Antonio and I formed PreCYdent as an LLC in April, 2006. Antonio and our team began designing and testing our algorithm on a database of US Supreme Court and US Court of Appeals cases assembled from various public domain sources.
Joe Hodnicki: The key to any search engine is the algorithm used to generate search results. What can you tell us about it.
Tom Smith: The PreCYdent algorithm was developed over about 18 months of intensive work by team members. Because it is the core of our intellectual property, I obviously cannot describe it in detail, but it is fair to say that it is another branch off the trunk of Cornell Professor and MacArthur Prize winner Jon Kleinberg’s path breaking work in the mathematics of networks, just as many would argue Google’s PageRank is. However, we found that no straightforward application of Kleinberg authority scores, for instance, worked at all well on the legal citation network, and PreCYdent team members devoted much effort to coming up with a mix of mathematical techniques that was suited to legal search. These efforts paid off handsomely though, in that in our tests the PreCYdent algorithm outperforms by a wide margin in search recall and precision (standard measures in the industry) the Westlaw natural language search engine, which is clearly the natural language search engine to beat in the industry. This means that if you were to ask an expert to list the top 20 cases he would want to see in response to a five-word query in a “Google-style” search, you would be a lot more likely to find a number of those cases in the first 20 PreCYdent search results than in the Westlaw natural language results. Of course, this is subject to the caveat that search quality is difficult to measure, and search quality is better measured by an independent consultant. So this is just our good faith, best efforts measure of our relative search quality.
Joe Hodnicki: What else should we know about PreCYdent?
Tom Smith: Currently our website has all US Supreme Court cases and US Court of Appeals cases back to the 1950s. We plan to soon have state cases going back 10 years or more from all 50 states, and ultimately all state and federal cases back to the beginning, as well as statutory and administrative materials.

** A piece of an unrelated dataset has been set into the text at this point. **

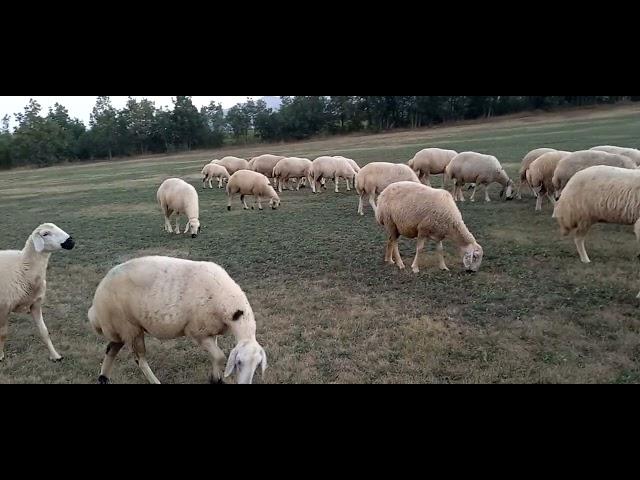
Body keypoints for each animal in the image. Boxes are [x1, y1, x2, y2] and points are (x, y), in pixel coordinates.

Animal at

You may notice that the site has ads in the margins. This is because our plan is to make all US federal and state law available free to users, and to generate revenue by advertising. We believe legal materials in the public domain ought to be public in practice as well as in theory, and to us that means available free and with effective search to anybody with an internet connection. We believe this model is commercially viable, but we also think it will make American and later other law available to interested persons all over the world, and promote the spread of the rule of law.

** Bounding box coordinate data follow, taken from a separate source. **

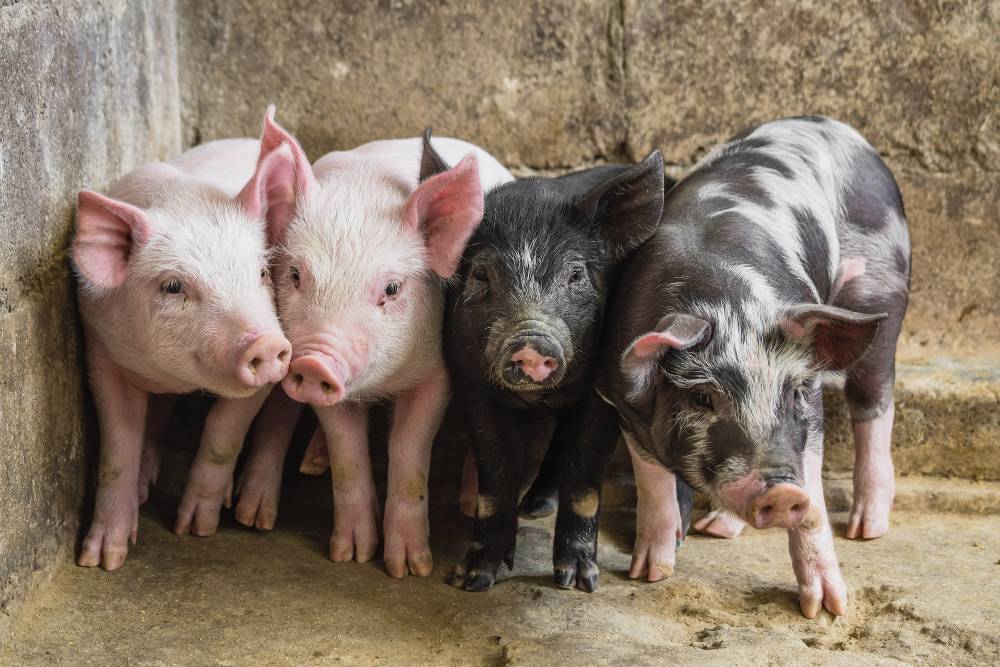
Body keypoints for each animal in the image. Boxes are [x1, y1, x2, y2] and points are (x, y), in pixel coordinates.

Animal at [73, 133, 296, 572]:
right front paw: (102, 560)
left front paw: (196, 529)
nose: (266, 343)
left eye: (262, 272)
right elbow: (117, 449)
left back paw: (253, 515)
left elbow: (224, 432)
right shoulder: (100, 346)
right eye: (174, 286)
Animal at [256, 111, 516, 580]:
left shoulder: (437, 370)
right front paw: (351, 555)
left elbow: (409, 449)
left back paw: (470, 504)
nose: (315, 363)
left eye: (392, 289)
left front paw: (410, 568)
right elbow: (347, 453)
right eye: (297, 275)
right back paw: (312, 464)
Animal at [444, 154, 672, 592]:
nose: (532, 344)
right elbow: (495, 475)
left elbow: (585, 478)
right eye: (481, 274)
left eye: (576, 275)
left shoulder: (605, 393)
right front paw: (471, 580)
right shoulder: (471, 384)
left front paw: (579, 582)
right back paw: (534, 507)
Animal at [596, 116, 912, 620]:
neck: (725, 298)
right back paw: (716, 528)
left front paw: (827, 610)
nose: (781, 492)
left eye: (793, 392)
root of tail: (841, 128)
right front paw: (648, 574)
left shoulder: (811, 411)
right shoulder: (623, 402)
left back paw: (867, 529)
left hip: (881, 287)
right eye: (702, 398)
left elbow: (815, 504)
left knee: (874, 400)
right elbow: (653, 483)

Joe Hodnicki: PreCYdent is currently alpha. It already contains over 300,000 opinions and 2,500 statutes. In addition to growing the database, what’s on your To Do list?
Tom Smith: This is a true alpha; we are very much still in development and we will study the comments we receive carefully. We think law librarians and law professors play a critical role in the American legal system and value their feedback highly.
We are very interested in vendor-neutral citation systems, and that is on our to do list. You may also notice various Web 2.0 features of the site, such as tagging and rating of cases. We believe users may contribute useful content to a site such as ours.
Joe Hodnicki: Legal citation indexing originated with tables of cases cited which, according to Fred Shapiro, date at least as far back as 1743. Joseph Story contributed to early American efforts by supplying toolmakers with citations in the 19th century. In your own way, you are asking the legal community to follow in Story’s footprints. I hope my colleagues answer your call by checking out PrecYdent. Good luck with your project and thank you for this interview.